Available data »
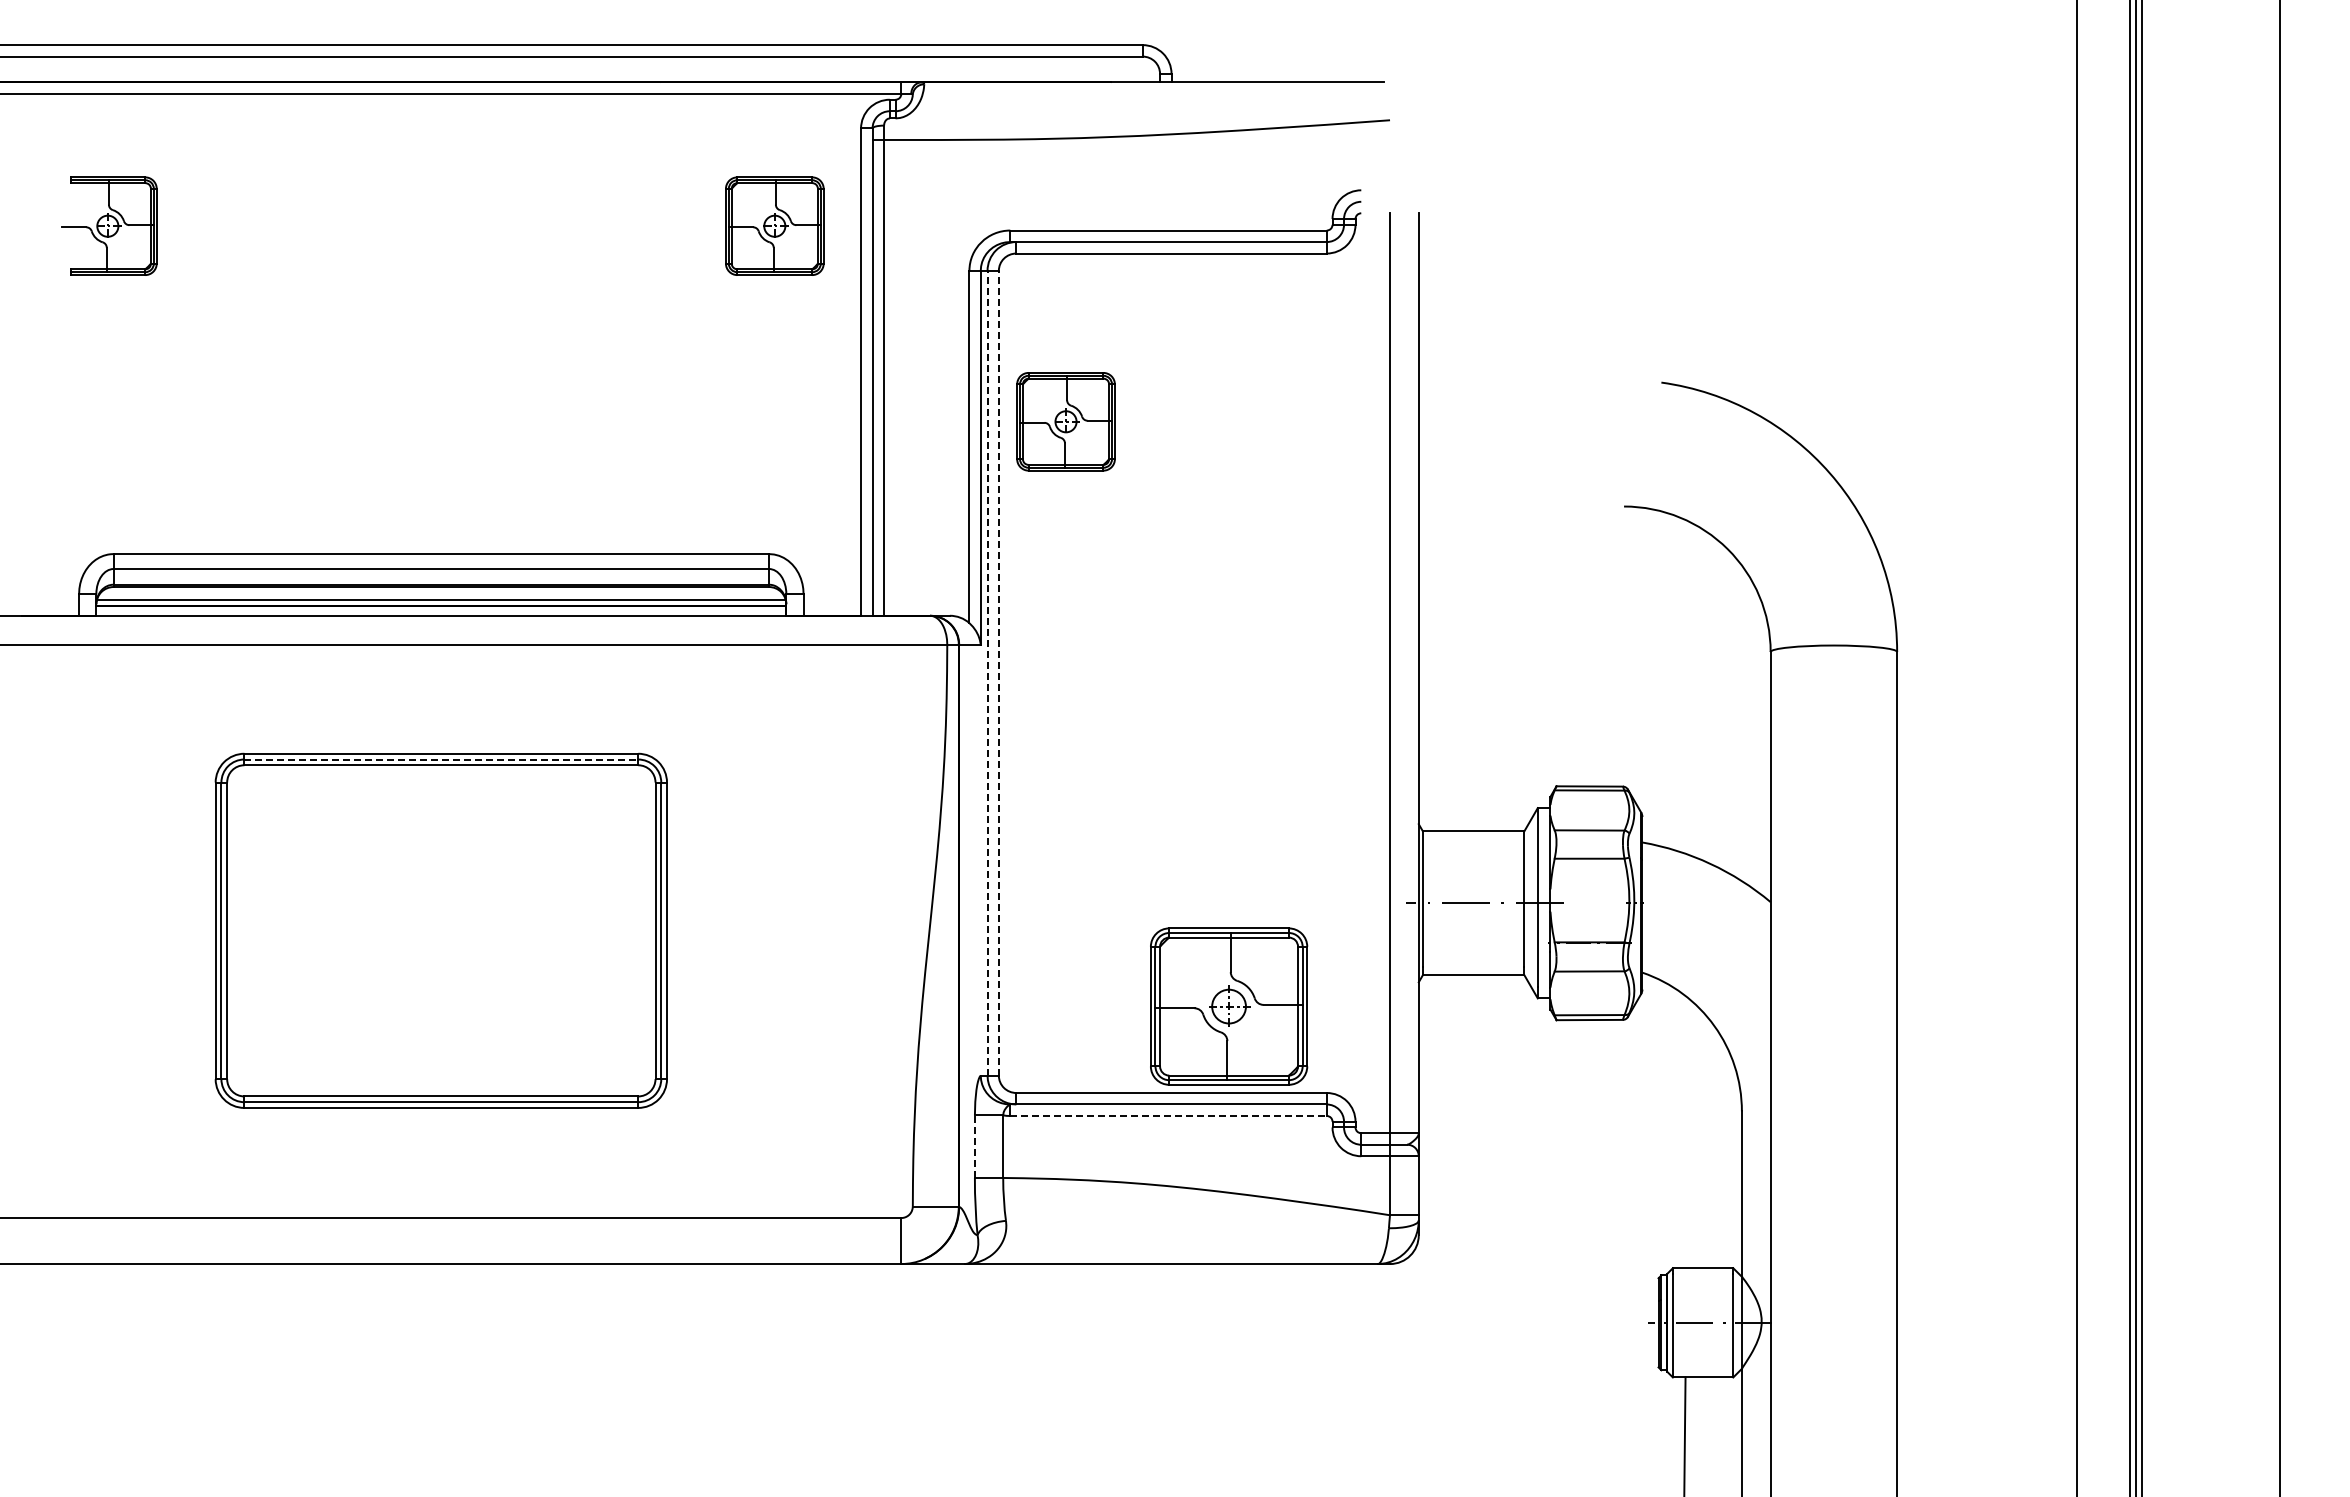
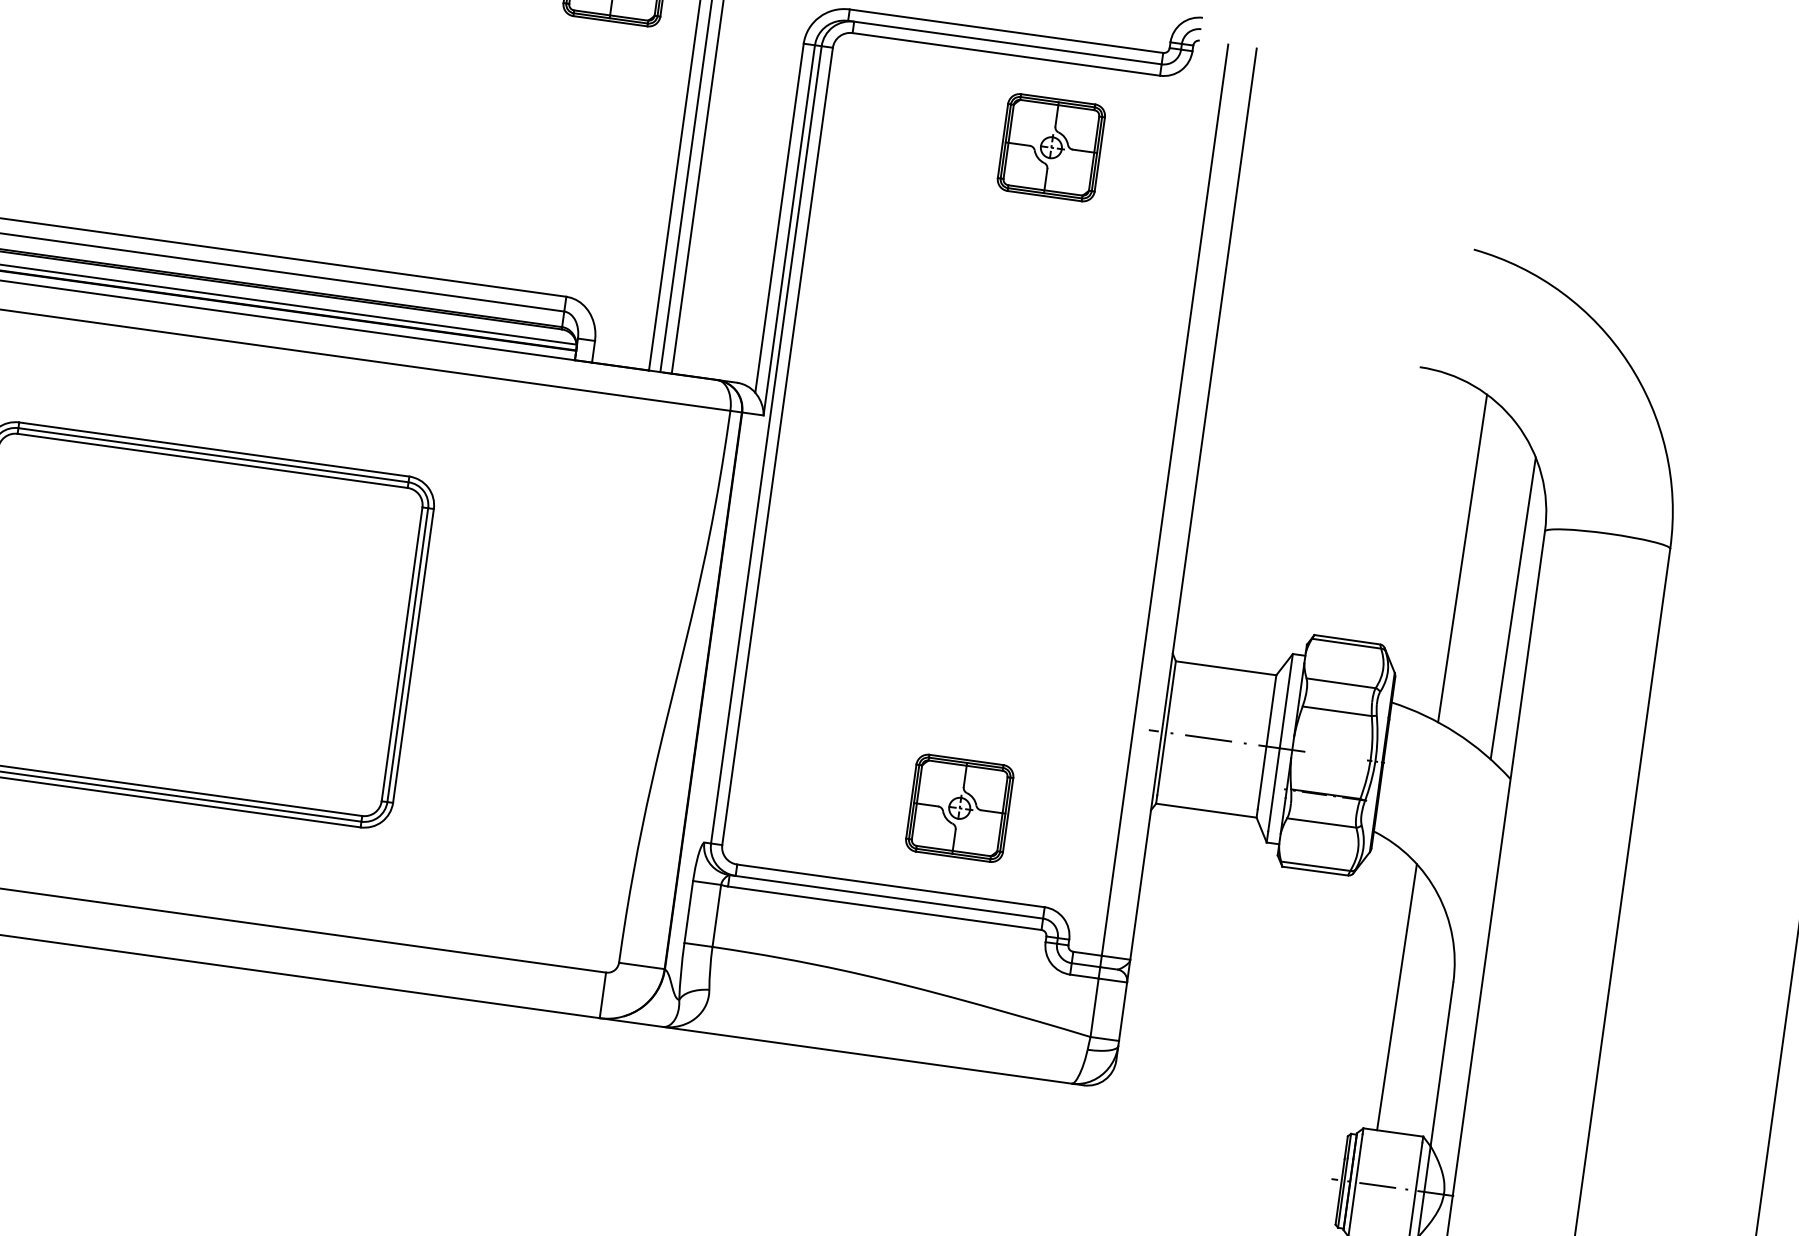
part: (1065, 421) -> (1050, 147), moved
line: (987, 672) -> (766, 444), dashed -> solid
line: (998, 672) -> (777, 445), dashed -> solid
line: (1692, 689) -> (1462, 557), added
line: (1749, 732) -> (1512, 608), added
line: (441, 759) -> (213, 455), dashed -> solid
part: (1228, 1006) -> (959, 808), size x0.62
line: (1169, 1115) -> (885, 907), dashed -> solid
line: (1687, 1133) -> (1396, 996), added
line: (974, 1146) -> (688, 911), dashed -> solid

Problem description » Give back the entire listing verbatim, without the pictures.

Result of this task »
part: (1065, 421) -> (1050, 147), moved
line: (987, 672) -> (766, 444), dashed -> solid
line: (998, 672) -> (777, 445), dashed -> solid
line: (1692, 689) -> (1462, 557), added
line: (1749, 732) -> (1512, 608), added
line: (441, 759) -> (213, 455), dashed -> solid
part: (1228, 1006) -> (959, 808), size x0.62
line: (1169, 1115) -> (885, 907), dashed -> solid
line: (1687, 1133) -> (1396, 996), added
line: (974, 1146) -> (688, 911), dashed -> solid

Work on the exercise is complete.